What the exercise asks: Output the entire listing without altering anything.
---*---
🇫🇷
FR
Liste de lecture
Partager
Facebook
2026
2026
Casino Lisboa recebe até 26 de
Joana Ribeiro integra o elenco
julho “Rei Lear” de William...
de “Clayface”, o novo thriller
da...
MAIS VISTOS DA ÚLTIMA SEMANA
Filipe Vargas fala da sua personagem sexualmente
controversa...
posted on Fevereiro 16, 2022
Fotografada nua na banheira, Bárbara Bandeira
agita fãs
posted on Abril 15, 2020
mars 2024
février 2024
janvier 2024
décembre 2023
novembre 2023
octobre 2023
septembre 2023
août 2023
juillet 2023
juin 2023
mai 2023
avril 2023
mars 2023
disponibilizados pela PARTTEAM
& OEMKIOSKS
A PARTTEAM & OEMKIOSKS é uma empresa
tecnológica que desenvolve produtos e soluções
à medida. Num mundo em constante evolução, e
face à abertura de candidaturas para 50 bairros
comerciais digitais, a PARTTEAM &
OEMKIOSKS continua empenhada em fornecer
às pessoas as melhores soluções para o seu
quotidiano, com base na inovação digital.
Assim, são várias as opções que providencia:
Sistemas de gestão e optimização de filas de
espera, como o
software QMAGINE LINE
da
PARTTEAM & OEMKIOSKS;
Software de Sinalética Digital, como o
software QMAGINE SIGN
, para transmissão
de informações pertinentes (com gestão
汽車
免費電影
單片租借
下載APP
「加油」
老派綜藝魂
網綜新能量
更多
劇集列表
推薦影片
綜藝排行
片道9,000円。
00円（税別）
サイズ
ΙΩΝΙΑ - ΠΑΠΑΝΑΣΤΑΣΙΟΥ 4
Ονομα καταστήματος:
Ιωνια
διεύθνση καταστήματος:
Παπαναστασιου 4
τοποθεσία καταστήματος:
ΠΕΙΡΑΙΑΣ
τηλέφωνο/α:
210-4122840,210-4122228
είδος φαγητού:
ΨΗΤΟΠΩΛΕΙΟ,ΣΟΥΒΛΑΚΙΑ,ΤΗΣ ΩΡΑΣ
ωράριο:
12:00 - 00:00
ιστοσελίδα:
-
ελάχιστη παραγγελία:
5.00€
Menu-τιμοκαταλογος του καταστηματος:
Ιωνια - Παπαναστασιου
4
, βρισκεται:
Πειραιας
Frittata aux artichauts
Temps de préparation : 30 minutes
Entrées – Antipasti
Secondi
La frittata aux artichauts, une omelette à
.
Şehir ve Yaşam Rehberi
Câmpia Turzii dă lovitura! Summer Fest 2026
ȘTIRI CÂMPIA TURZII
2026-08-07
---*---
Response to the exercise:
🇫🇷
FR
Liste de lecture
Partager
Facebook
2026
2026
Casino Lisboa recebe até 26 de
Joana Ribeiro integra o elenco
julho “Rei Lear” de William...
de “Clayface”, o novo thriller
da...
MAIS VISTOS DA ÚLTIMA SEMANA
Filipe Vargas fala da sua personagem sexualmente
controversa...
posted on Fevereiro 16, 2022
Fotografada nua na banheira, Bárbara Bandeira
agita fãs
posted on Abril 15, 2020
mars 2024
février 2024
janvier 2024
décembre 2023
novembre 2023
octobre 2023
septembre 2023
août 2023
juillet 2023
juin 2023
mai 2023
avril 2023
mars 2023
disponibilizados pela PARTTEAM
& OEMKIOSKS
A PARTTEAM & OEMKIOSKS é uma empresa
tecnológica que desenvolve produtos e soluções
à medida. Num mundo em constante evolução, e
face à abertura de candidaturas para 50 bairros
comerciais digitais, a PARTTEAM &
OEMKIOSKS continua empenhada em fornecer
às pessoas as melhores soluções para o seu
quotidiano, com base na inovação digital.
Assim, são várias as opções que providencia:
Sistemas de gestão e optimização de filas de
espera, como o
software QMAGINE LINE
da
PARTTEAM & OEMKIOSKS;
Software de Sinalética Digital, como o
software QMAGINE SIGN
, para transmissão
de informações pertinentes (com gestão
汽車
免費電影
單片租借
下載APP
「加油」
老派綜藝魂
網綜新能量
更多
劇集列表
推薦影片
綜藝排行
片道9,000円。
00円（税別）
サイズ
ΙΩΝΙΑ - ΠΑΠΑΝΑΣΤΑΣΙΟΥ 4
Ονομα καταστήματος:
Ιωνια
διεύθνση καταστήματος:
Παπαναστασιου 4
τοποθεσία καταστήματος:
ΠΕΙΡΑΙΑΣ
τηλέφωνο/α:
210-4122840,210-4122228
είδος φαγητού:
ΨΗΤΟΠΩΛΕΙΟ,ΣΟΥΒΛΑΚΙΑ,ΤΗΣ ΩΡΑΣ
ωράριο:
12:00 - 00:00
ιστοσελίδα:
-
ελάχιστη παραγγελία:
5.00€
Menu-τιμοκαταλογος του καταστηματος:
Ιωνια - Παπαναστασιου
4
, βρισκεται:
Πειραιας
Frittata aux artichauts
Temps de préparation : 30 minutes
Entrées – Antipasti
Secondi
La frittata aux artichauts, une omelette à
.
Şehir ve Yaşam Rehberi
Câmpia Turzii dă lovitura! Summer Fest 2026
ȘTIRI CÂMPIA TURZII
2026-08-07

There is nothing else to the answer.